Утром, уезжая из дому, он сказал ей, уже в дверях, успев, правда, погладить по голове:
– Веди себя как обычно, Настюш, а то запутаешься. – Улыбнулся и добавил: – Понадобится – сам скажу, что и как, ладно?
– Ладно… – едва слышно выдавила она, не зная, куда спрятать от стыда глаза, – скажете, Павел Сергеич, я поняла…

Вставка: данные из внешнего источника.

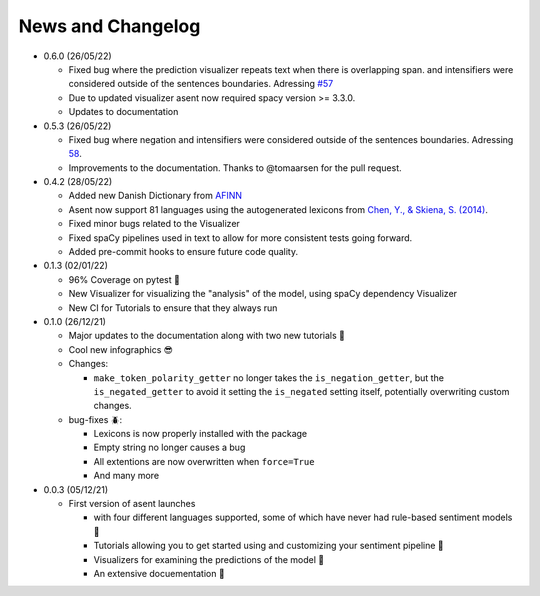 News and Changelog
==============================

* 0.6.0 (26/05/22)

  - Fixed bug where the prediction visualizer repeats text when there is overlapping span. and intensifiers were considered outside of the sentences boundaries. Adressing `#57 <https://github.com/KennethEnevoldsen/asent/issues/57>`__
  - Due to updated visualizer asent now required spacy version >= 3.3.0.
  - Updates to documentation

* 0.5.3 (26/05/22)

  - Fixed bug where negation and intensifiers were considered outside of the sentences boundaries. Adressing `58 <https://github.com/KennethEnevoldsen/asent/issues/58>`__.
  - Improvements to the documentation. Thanks to @tomaarsen for the pull request.

* 0.4.2 (28/05/22)

  - Added new Danish Dictionary from `AFINN <https://github.com/fnielsen/afinn>`__
  - Asent now support 81 languages using the autogenerated lexicons from `Chen, Y., & Skiena, S. (2014) <https://aclanthology.org/P14-2063.pdf>`__.
  - Fixed minor bugs related to the Visualizer
  - Fixed spaCy pipelines used in text to allow for more consistent tests going forward.
  - Added pre-commit hooks to ensure future code quality.


* 0.1.3 (02/01/22)

  - 96% Coverage on pytest 🎉
  - New Visualizer for visualizing the "analysis" of the model, using spaCy dependency Visualizer
  - New CI for Tutorials to ensure that they always run

* 0.1.0 (26/12/21)

  - Major updates to the documentation along with two new tutorials 📖
  - Cool new infographics 😎
  - Changes:

    * ``make_token_polarity_getter`` no longer takes the ``is_negation_getter``, but the ``is_negated_getter`` to avoid it setting the ``is_negated`` setting itself, potentially overwriting custom changes.

  - bug-fixes 🪲:

    * Lexicons is now properly installed with the package
    * Empty string no longer causes a bug
    * All extentions are now overwritten when ``force=True``
    * And many more


* 0.0.3 (05/12/21)

  - First version of asent launches
  
    * with four different languages supported, some of which have never had rule-based sentiment models 🎉
    * Tutorials allowing you to get started using and customizing your sentiment pipeline 🔧
    * Visualizers for examining the predictions of the model 🌟 
    * An extensive docuementation 📖

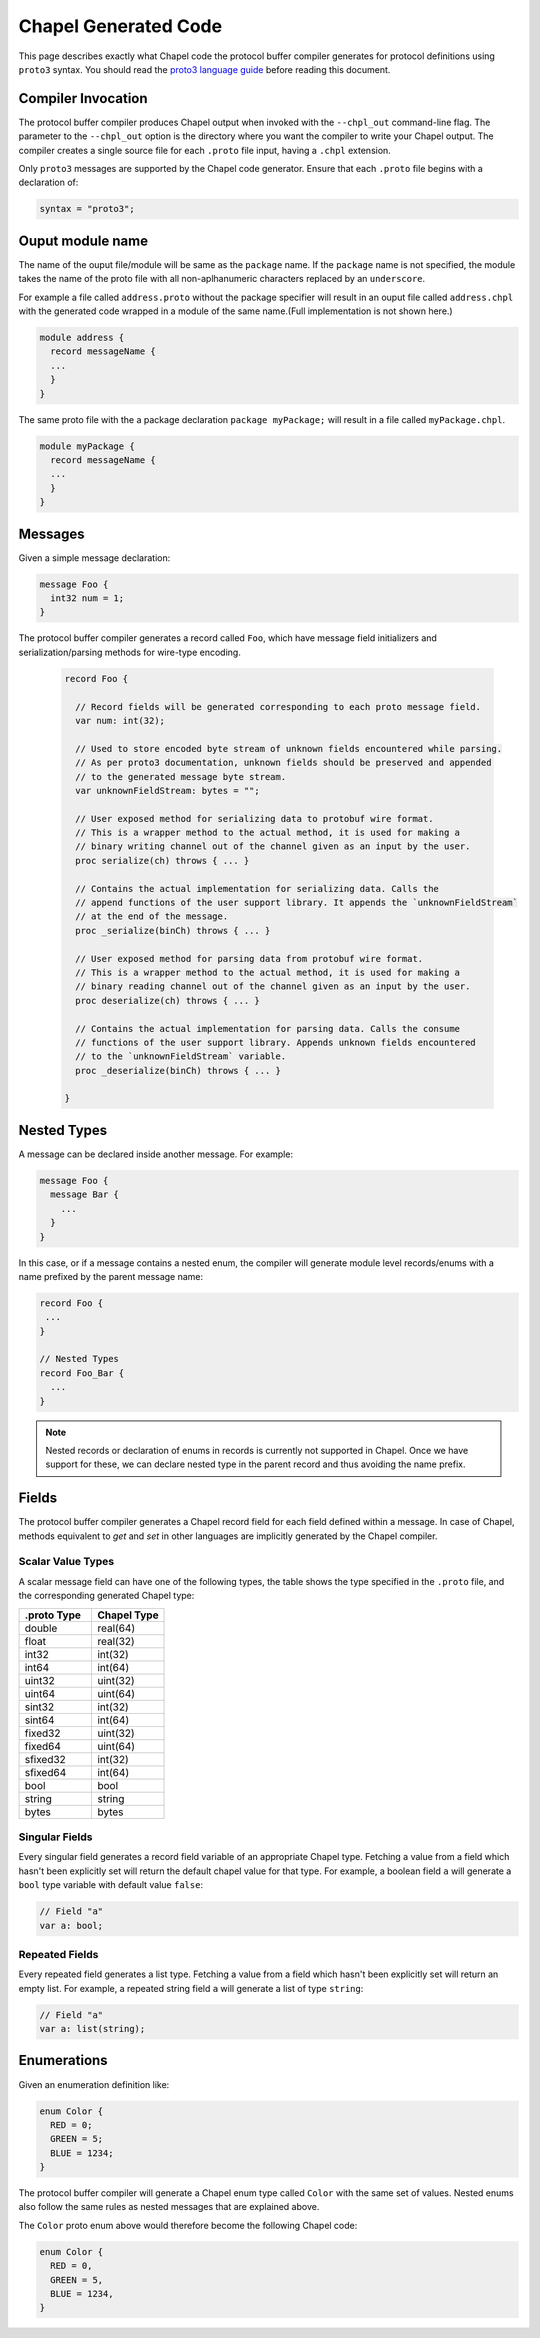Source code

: =====================
Chapel Generated Code
=====================

This page describes exactly what Chapel code the protocol buffer compiler
generates for protocol definitions using ``proto3`` syntax. You should read
the `proto3 language guide`_ before reading this document.

Compiler Invocation
-------------------
The protocol buffer compiler produces Chapel output when invoked with the ``--chpl_out``
command-line flag. The parameter to the ``--chpl_out`` option is the directory where
you want the compiler to write your Chapel output. The compiler creates a single
source file for each ``.proto`` file input, having a ``.chpl`` extension.

Only ``proto3`` messages are supported by the Chapel code generator. Ensure
that each ``.proto`` file begins with a declaration of:

.. code-block:: proto

  syntax = "proto3";

Ouput module name
-----------------
The name of the ouput file/module will be same as the ``package`` name. If the
``package`` name is not specified, the module takes the name of the proto
file with all non-aplhanumeric characters replaced by an ``underscore``.

For example a file called ``address.proto`` without the package specifier will
result in an ouput file called ``address.chpl`` with the generated code wrapped
in a module of the same name.(Full implementation is not shown here.)

.. code-block:: chpl

  module address {
    record messageName {
    ...
    }
  }

The same proto file with the a package declaration ``package myPackage;`` will
result in a file called ``myPackage.chpl``.

.. code-block:: chpl

  module myPackage {
    record messageName {
    ...
    }
  }

Messages
--------
Given a simple message declaration:

.. code-block:: proto
  
  message Foo {
    int32 num = 1;
  }
  
The protocol buffer compiler generates a record called ``Foo``, which have message
field initializers and serialization/parsing methods for wire-type encoding.

 .. code-block:: chpl
  
  record Foo {

    // Record fields will be generated corresponding to each proto message field.
    var num: int(32);
    
    // Used to store encoded byte stream of unknown fields encountered while parsing.
    // As per proto3 documentation, unknown fields should be preserved and appended
    // to the generated message byte stream.
    var unknownFieldStream: bytes = "";
    
    // User exposed method for serializing data to protobuf wire format.
    // This is a wrapper method to the actual method, it is used for making a
    // binary writing channel out of the channel given as an input by the user. 
    proc serialize(ch) throws { ... }
    
    // Contains the actual implementation for serializing data. Calls the
    // append functions of the user support library. It appends the `unknownFieldStream`
    // at the end of the message.
    proc _serialize(binCh) throws { ... }
    
    // User exposed method for parsing data from protobuf wire format.
    // This is a wrapper method to the actual method, it is used for making a
    // binary reading channel out of the channel given as an input by the user. 
    proc deserialize(ch) throws { ... }
    
    // Contains the actual implementation for parsing data. Calls the consume
    // functions of the user support library. Appends unknown fields encountered
    // to the `unknownFieldStream` variable.
    proc _deserialize(binCh) throws { ... }
  
  }  

Nested Types
------------
A message can be declared inside another message. For example:

.. code-block:: proto

  message Foo {
    message Bar {
      ...
    }
  }

In this case, or if a message contains a nested enum, the compiler will generate
module level records/enums with a name prefixed by the parent message name:

.. code-block:: chpl
  
  record Foo {
   ...
  }
  
  // Nested Types
  record Foo_Bar {
    ...
  }

.. note::
  Nested records or declaration of enums in records is currently not supported in
  Chapel. Once we have support for these, we can declare nested type in the parent
  record and thus avoiding the name prefix. 

Fields
------
The protocol buffer compiler generates a Chapel record field for each field defined
within a message. In case of Chapel, methods equivalent to `get` and `set` in other
languages are implicitly generated by the Chapel compiler.

Scalar Value Types
^^^^^^^^^^^^^^^^^^
A scalar message field can have one of the following types, the table shows the
type specified in the ``.proto`` file, and the corresponding generated Chapel type:

.. list-table::
   :widths: 50 50
   :header-rows: 1

   * - .proto Type
     - Chapel Type
   * - double
     - real(64)
   * - float
     - real(32)
   * - int32
     - int(32)
   * - int64
     - int(64)
   * - uint32
     - uint(32)
   * - uint64
     - uint(64)
   * - sint32
     - int(32)
   * - sint64
     - int(64)
   * - fixed32
     - uint(32)
   * - fixed64
     - uint(64)
   * - sfixed32
     - int(32)
   * - sfixed64
     - int(64)
   * - bool
     - bool
   * - string
     - string
   * - bytes
     - bytes

Singular Fields
^^^^^^^^^^^^^^^
Every singular field generates a record field variable of an appropriate Chapel type. 
Fetching a value from a field which hasn't been explicitly set will return the 
default chapel value for that type. For example, a boolean field ``a`` will generate a
``bool`` type variable with default value ``false``:

.. code-block:: chpl
  
  // Field "a"
  var a: bool;
  
Repeated Fields
^^^^^^^^^^^^^^^
Every repeated field generates a list type. Fetching a value from a field which
hasn't been explicitly set will return an empty list. For example, a repeated
string field ``a`` will generate a list of type ``string``:

.. code-block:: chpl
  
  // Field "a"
  var a: list(string);
 
Enumerations
------------
Given an enumeration definition like:

.. code-block:: proto
  
  enum Color {
    RED = 0;
    GREEN = 5;
    BLUE = 1234;
  }
  
The protocol buffer compiler will generate a Chapel enum type called ``Color`` with the
same set of values. Nested enums also follow the same rules as nested messages that
are explained above.

The ``Color`` proto enum above would therefore become the following Chapel code:

.. code-block:: chpl
  
  enum Color {
    RED = 0,
    GREEN = 5,
    BLUE = 1234,
  }

  
.. _proto3 language guide: https://developers.google.com/protocol-buffers/docs/proto3
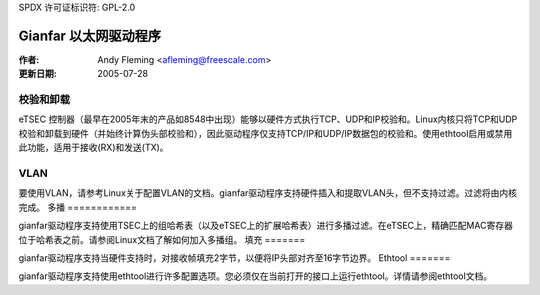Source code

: SPDX 许可证标识符: GPL-2.0

===========================
Gianfar 以太网驱动程序
===========================

:作者: Andy Fleming <afleming@freescale.com>
:更新日期: 2005-07-28


校验和卸载
===================

eTSEC 控制器（最早在2005年末的产品如8548中出现）能够以硬件方式执行TCP、UDP和IP校验和。Linux内核只将TCP和UDP校验和卸载到硬件（并始终计算伪头部校验和），因此驱动程序仅支持TCP/IP和UDP/IP数据包的校验和。使用ethtool启用或禁用此功能，适用于接收(RX)和发送(TX)。

VLAN
====

要使用VLAN，请参考Linux关于配置VLAN的文档。gianfar驱动程序支持硬件插入和提取VLAN头，但不支持过滤。过滤将由内核完成。
多播
============

gianfar驱动程序支持使用TSEC上的组哈希表（以及eTSEC上的扩展哈希表）进行多播过滤。在eTSEC上，精确匹配MAC寄存器位于哈希表之前。请参阅Linux文档了解如何加入多播组。
填充
=======

gianfar驱动程序支持当硬件支持时，对接收帧填充2字节，以便将IP头部对齐至16字节边界。
Ethtool
=======

gianfar驱动程序支持使用ethtool进行许多配置选项。您必须仅在当前打开的接口上运行ethtool。详情请参阅ethtool文档。
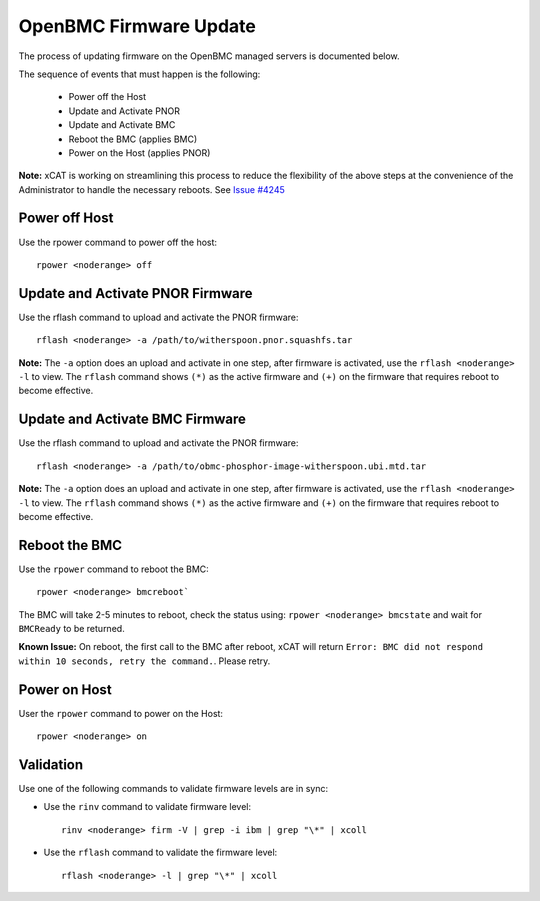 OpenBMC Firmware Update
=======================

The process of updating firmware on the OpenBMC managed servers is documented below.  

The sequence of events that must happen is the following: 

  * Power off the Host 
  * Update and Activate PNOR
  * Update and Activate BMC 
  * Reboot the BMC (applies BMC)
  * Power on the Host (applies PNOR) 

**Note:** xCAT is working on streamlining this process to reduce the flexibility of the above steps at the convenience of the Administrator to handle the necessary reboots.  See `Issue #4245 <https://github.com/xcat2/xcat-core/issues/4245>`_


Power off Host 
--------------

Use the rpower command to power off the host: ::

   rpower <noderange> off 

Update and Activate PNOR Firmware
---------------------------------

Use the rflash command to upload and activate the PNOR firmware: ::

   rflash <noderange> -a /path/to/witherspoon.pnor.squashfs.tar

**Note:** The ``-a`` option does an upload and activate in one step, after firmware is activated, use the ``rflash <noderange> -l`` to view.  The ``rflash`` command shows ``(*)`` as the active firmware and ``(+)`` on the firmware that requires reboot to become effective. 

Update and Activate BMC Firmware
--------------------------------

Use the rflash command to upload and activate the PNOR firmware: ::

   rflash <noderange> -a /path/to/obmc-phosphor-image-witherspoon.ubi.mtd.tar

**Note:** The ``-a`` option does an upload and activate in one step, after firmware is activated, use the ``rflash <noderange> -l`` to view.  The ``rflash`` command shows ``(*)`` as the active firmware and ``(+)`` on the firmware that requires reboot to become effective. 

Reboot the BMC
--------------

Use the ``rpower`` command to reboot the BMC: ::
 
   rpower <noderange> bmcreboot`

The BMC will take 2-5 minutes to reboot, check the status using: ``rpower <noderange> bmcstate`` and wait for ``BMCReady`` to be returned. 

**Known Issue:**  On reboot, the first call to the BMC after reboot, xCAT will return ``Error: BMC did not respond within 10 seconds, retry the command.``.  Please retry. 


Power on Host
-------------

User the ``rpower`` command to power on the Host: ::

   rpower <noderange> on 


Validation
----------

Use one of the following commands to validate firmware levels are in sync: 

* Use the ``rinv`` command to validate firmware level: ::

    rinv <noderange> firm -V | grep -i ibm | grep "\*" | xcoll 

* Use the ``rflash`` command to validate the firmware level: ::

   rflash <noderange> -l | grep "\*" | xcoll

Начиная с того дня, жизнь в доме устоялась и наладилась, приняв за самый короткий срок вполне размеренные обороты и сделавшись к концу первого месяца обитания Настасьи в квартире Главного конструктора уже, по существу, привычной. Самого же Павла Сергеевича случившееся той ночью маленькое приключение с прислугой даже сумело несколько отвлечь от мыслей, которыми неизменно была забита его безразмерная голова, и потому Царёв принял это с лёгкостью и даже с немного благодушной внутренней улыбкой. В тот же день, добираясь на службу, он ещё в машине подумал, что получившийся расклад ещё и довольно удобен, с какой стороны ни посмотри. Настя эта вполне себе миленькая гусынька, с хорошим крепким телом, хотя по всему видно, что в мужском отношении не балованная и, скорей всего, совершенно не представляющая себе истинную цену женщины. Это и хорошо, и не очень. Хорошо – по понятным причинам: всегда под рукой, верней сказать… под его… мужской прихотью, что само по себе польстило бы любому, если бы только не определённые в его конкретном случае обстоятельства, резко понижающие самооценку. А плохо… что ж тут говорить… Плохо – потому что не слишком честно по отношению к ней самой, этой бетонщице – на час или как там у них получится. Но то, что ей с ним было хорошо, как ему показалось и в тот момент, и наутро, и то, что она в любом случае уже никогда не сможет этого забыть, тоже факт.
Тут он не ошибался: и лагерный, и весь остальной опыт долгой и слишком непростой жизни заставлял сразу смотреть в корень. Одного не хотелось ему: того самого, к чему он так и не привык – становиться хозяином чьей-либо жизни, любой, пускай даже изначально самой посторонней и легко заменимой. Именно такое чувство он испытал в своё время по отношению к Кире, вдове Павла Цáрева, коллеге и собрату по владимирской шарашке, тождественной КБ тюремного типа. В отношении же Настасьи он так для себя и решил – принимать, но не сближаться: при этом никаких ощутимых послаблений домашнего режима. Впрочем, иногда не возбраняется одарить милостивой улыбкой или похвалой, особенно если заслужит. Так им обоим будет удобней, и так дела домашние не превратятся в любые прочие, отвлекающие от главного, в сравнении с которым всё остальное не имеет ровным счётом никакого значения.